The evolution of Chega’s positions on labor issues between 2020 and 2025 deserves attention, especially for what it could mean, if it represents a consistent path and not just a tactical maneuver.
Changes in position are not, in themselves, surprising. In 2020, Chega was still taking shape and was ideologically heterogeneous. Ventura was already Ventura, but the party was not as focused on his figure as it is today. The internal “purges” that removed dissidents had not yet occurred. And, in fact, it was not the only party in Portuguese democracy to zigzag. What makes this case relevant is what it can announce: Chega’s approach to the model of other right-wing populist parties in Europe, which have won over a significant part of the traditional left-wing electorate through an illiberal, protectionist and anti-globalization discourse – and highly appealing to those who have been left out of the economic benefits of recent decades and do not feel represented by the left.

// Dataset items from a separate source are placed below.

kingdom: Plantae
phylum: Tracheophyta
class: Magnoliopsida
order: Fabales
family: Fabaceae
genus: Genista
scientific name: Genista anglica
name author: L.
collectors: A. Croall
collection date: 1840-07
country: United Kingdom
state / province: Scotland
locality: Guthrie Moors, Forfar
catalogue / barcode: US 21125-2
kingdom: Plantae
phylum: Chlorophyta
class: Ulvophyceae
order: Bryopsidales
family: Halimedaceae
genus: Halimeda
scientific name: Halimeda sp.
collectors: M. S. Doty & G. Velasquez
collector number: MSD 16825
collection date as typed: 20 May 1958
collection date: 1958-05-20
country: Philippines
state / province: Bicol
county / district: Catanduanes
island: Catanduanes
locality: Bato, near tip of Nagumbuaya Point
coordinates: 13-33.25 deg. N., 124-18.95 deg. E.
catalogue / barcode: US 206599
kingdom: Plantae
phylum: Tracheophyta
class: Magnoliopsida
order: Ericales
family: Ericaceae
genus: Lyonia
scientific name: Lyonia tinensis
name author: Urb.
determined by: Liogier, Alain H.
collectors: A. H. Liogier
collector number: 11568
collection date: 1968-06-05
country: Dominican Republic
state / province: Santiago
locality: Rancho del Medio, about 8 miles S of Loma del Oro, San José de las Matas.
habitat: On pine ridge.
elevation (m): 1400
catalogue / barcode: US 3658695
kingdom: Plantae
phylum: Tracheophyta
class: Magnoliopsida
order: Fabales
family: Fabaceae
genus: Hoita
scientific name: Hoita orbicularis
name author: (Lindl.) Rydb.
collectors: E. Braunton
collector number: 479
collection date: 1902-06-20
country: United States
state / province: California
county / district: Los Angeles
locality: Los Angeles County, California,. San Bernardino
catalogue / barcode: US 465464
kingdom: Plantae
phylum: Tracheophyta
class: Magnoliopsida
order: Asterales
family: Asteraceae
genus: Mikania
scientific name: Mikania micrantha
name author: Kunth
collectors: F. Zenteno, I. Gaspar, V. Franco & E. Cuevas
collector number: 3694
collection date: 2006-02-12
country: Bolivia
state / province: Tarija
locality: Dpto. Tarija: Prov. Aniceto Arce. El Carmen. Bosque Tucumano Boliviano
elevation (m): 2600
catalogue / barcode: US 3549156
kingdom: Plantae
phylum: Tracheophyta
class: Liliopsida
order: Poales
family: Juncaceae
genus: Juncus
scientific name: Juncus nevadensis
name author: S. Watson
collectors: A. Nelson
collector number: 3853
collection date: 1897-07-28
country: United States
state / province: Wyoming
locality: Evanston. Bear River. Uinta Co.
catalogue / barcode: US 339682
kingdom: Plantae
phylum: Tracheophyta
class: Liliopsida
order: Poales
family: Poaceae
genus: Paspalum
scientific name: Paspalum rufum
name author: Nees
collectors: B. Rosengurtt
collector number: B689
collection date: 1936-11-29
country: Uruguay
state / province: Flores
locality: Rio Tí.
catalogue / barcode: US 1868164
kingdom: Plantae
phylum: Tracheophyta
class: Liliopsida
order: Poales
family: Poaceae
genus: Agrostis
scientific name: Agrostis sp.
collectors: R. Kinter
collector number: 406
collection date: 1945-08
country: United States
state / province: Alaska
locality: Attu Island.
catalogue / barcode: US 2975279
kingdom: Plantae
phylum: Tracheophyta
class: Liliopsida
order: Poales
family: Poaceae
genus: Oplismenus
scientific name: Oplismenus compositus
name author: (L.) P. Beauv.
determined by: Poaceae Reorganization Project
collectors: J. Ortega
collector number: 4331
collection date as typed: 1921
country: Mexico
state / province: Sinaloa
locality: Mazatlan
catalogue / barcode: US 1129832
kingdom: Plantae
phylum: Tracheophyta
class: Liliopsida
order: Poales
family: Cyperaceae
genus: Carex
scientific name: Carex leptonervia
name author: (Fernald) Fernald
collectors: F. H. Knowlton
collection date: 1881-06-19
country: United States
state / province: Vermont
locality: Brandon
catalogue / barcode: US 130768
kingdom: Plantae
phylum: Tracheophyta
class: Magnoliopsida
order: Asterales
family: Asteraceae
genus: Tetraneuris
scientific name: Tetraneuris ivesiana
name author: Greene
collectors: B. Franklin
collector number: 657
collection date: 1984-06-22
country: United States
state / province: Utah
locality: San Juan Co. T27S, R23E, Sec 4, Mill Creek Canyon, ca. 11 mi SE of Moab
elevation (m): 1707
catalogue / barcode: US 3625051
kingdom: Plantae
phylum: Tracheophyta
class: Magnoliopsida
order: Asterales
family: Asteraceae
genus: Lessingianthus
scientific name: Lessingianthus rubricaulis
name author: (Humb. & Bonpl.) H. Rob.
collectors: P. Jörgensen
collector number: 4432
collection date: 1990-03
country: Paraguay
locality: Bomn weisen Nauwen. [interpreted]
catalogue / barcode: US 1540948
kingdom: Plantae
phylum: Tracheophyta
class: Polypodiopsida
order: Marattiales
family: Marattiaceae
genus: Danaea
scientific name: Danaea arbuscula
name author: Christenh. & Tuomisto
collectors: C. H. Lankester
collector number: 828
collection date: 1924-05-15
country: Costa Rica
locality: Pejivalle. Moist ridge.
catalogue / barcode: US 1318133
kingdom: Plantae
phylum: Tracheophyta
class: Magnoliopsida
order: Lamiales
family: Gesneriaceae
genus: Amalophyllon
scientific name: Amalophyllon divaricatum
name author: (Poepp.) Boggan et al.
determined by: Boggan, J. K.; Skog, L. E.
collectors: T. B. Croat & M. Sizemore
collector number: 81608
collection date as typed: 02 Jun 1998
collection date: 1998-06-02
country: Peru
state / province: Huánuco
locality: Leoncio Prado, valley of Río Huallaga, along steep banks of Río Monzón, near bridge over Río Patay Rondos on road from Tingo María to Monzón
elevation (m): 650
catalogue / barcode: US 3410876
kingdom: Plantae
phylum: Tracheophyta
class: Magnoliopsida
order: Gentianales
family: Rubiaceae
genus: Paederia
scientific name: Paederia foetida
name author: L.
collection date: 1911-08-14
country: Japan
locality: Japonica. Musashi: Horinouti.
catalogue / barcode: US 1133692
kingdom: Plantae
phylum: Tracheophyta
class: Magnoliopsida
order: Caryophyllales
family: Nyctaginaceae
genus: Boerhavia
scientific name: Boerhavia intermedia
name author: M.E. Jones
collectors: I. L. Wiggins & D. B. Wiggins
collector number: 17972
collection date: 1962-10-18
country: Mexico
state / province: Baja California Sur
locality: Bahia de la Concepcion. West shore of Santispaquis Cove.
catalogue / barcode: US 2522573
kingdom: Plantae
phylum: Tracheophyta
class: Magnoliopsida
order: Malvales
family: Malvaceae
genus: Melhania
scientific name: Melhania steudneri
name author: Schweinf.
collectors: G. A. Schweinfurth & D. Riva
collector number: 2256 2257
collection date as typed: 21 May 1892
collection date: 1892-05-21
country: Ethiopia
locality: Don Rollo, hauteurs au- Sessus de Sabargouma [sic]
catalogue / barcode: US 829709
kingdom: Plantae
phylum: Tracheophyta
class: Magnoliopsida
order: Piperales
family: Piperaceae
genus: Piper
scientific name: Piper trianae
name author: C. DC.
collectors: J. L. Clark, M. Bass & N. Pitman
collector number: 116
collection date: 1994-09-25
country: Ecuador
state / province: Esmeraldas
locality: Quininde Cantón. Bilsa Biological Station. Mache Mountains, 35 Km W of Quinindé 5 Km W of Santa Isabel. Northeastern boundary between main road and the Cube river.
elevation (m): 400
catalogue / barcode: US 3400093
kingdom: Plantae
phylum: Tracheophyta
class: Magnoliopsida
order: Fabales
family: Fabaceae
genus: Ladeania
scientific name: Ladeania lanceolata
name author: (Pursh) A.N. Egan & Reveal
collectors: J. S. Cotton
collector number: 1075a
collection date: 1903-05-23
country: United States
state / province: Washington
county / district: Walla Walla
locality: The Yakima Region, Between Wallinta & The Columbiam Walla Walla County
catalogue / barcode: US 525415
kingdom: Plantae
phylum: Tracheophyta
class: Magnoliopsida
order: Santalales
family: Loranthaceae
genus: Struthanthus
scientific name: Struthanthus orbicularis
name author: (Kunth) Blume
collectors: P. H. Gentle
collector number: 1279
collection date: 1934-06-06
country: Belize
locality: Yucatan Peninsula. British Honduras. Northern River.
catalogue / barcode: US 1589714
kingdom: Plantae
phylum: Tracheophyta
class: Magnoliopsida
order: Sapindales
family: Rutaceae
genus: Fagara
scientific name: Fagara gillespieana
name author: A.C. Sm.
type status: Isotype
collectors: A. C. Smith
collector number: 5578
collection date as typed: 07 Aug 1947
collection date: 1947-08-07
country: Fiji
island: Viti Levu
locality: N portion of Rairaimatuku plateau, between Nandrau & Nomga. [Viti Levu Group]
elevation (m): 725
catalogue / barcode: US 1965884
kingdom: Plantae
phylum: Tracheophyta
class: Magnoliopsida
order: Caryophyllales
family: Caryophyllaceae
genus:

The French example is illustrative. An important segment of the electorate that, until the 1990s, voted for the French Communist Party (PCF) gradually migrated to the National Front. Today, Marine Le Pen’s National Regroupment has a solid base among the “white” working class, who feel abandoned by the left. As historian Yvan Gastaut recalled, in an interview with RFI, in 2017, Marine Le Pen “regained the PCF electorate”. “National preference” – a slogan the PCF itself has used in the past – has become especially attractive to the poorest workers. And it is precisely this model that Chega seems to want to replicate: presenting itself as the “right that defends workers”, occupying a political space that the left left vacant and that the traditional right never claimed. The conquest of a solid electoral base, which Chega does not yet have, inevitably involves here. Without this base, it will be difficult to assert itself as a major national party in the medium and long term.
Chega’s results in Alentejo and on the outskirts of Lisbon and Porto, former communist strongholds, point in this direction. But, as in other countries, the appeal of right-wing populism is not limited to the working classes. A part of the middle class – made up of public servants and private sector workers who have lost purchasing power in the last 15 or 20 years – is also attracted to this discourse. The so-called “left-wing sociological majority”, so often mentioned, actually corresponds to a majority preference for a model that combines economic freedom with social protection. More than social democrats or democratic socialists, the Portuguese have been voting, over decades, as Christian democratic voters, in the original sense of the term.
For half a century, this majority found representation in the PS and PSD, which consolidated a European-style social market economy in Portugal. Therein lies the center of gravity of Portuguese politics: the majority of voters reject both a completely liberalized and deregulated economy and the radical models of the extreme left. With this favorable context, if in recent decades the PS and PSD had managed to promote more economic growth, improve living conditions, combat corruption and control the incompetence and greed of some of their staff, the panorama would be different. Parties like Chega or IL would hardly have emerged and flourished. Its rapid growth was due to the mistakes that the two major parties of our rotation movement made in recent decades, losing the trust of many thousands of Portuguese people.
The difference between Chega and IL, in this area, is that, on an economic level, the former has an easier time capturing votes among left-wing voters and among the middle class disillusioned with the “centrão”. IL, in order to grow in this space, will first have to convince voters of the merits of economic liberalism, a difficult task in a country where this political tradition arrived late and never gained deep roots.
Meanwhile, the political context had an important development this Wednesday. With the dismissal of the Spinumviva case, the great dark cloud that hung over the AD Government disappeared. Luís Montenegro’s Executive now has reinforced stability conditions, making less plausible a scenario that was considered by many in recent months, regarding the possible emergence of a new PSD leader who would be willing to open the door to an understanding with Ventura. This factor changes the political tableau: if Chega wants to grow, it will have to do so on its own, by opposing it, winning over voters and consolidating a social base that it does not yet have – and not waiting for the PSD to pave its way to power. It is in this context that this apparent turning point for Chega occurs. We will see if this course is to be maintained.